Limb landmark coordinates
________________

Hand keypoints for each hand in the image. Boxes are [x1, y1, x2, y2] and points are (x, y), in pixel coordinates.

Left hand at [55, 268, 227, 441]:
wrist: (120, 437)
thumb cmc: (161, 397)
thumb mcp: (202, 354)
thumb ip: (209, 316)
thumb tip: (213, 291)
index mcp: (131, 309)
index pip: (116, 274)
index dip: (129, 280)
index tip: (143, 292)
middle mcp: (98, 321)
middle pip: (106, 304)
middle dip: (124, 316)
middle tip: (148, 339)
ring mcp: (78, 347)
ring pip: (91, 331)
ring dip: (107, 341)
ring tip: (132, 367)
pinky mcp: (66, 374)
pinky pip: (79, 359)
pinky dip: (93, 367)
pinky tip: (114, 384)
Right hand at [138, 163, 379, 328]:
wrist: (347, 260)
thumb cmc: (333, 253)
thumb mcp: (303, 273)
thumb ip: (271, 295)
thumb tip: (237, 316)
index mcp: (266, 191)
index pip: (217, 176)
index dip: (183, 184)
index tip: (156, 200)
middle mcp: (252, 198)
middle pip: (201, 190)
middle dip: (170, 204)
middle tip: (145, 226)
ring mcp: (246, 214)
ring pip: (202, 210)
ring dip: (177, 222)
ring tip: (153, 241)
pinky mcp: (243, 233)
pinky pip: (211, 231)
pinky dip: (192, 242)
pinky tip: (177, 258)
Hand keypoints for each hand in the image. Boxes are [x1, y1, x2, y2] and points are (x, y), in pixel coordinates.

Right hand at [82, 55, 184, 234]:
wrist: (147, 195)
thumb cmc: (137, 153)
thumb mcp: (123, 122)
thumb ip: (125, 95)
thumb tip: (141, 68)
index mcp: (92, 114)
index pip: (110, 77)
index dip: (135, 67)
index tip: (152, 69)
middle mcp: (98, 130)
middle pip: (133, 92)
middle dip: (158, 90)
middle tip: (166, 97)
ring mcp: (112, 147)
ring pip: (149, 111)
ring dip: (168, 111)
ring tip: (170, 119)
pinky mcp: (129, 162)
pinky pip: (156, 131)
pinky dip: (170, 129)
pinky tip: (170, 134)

________________

Exercise objective |
Repeat, word for word, every line from the line that contains "thumb ip: (125, 95)" to the end of the entries; include both of those lines and no others.

Response area |
thumb ip: (125, 95)
thumb tip: (141, 68)
index mcp: (92, 114)
index pip: (110, 77)
index dip: (135, 67)
index tip: (152, 69)
middle mcp: (98, 130)
middle pip: (133, 92)
middle dip: (158, 90)
middle tip: (166, 97)
ring mcp: (112, 147)
ring pip: (149, 111)
ring dip: (168, 111)
ring tip: (170, 119)
pinky mcp: (129, 162)
pinky pip: (156, 131)
pinky dip: (170, 129)
pinky tip: (170, 134)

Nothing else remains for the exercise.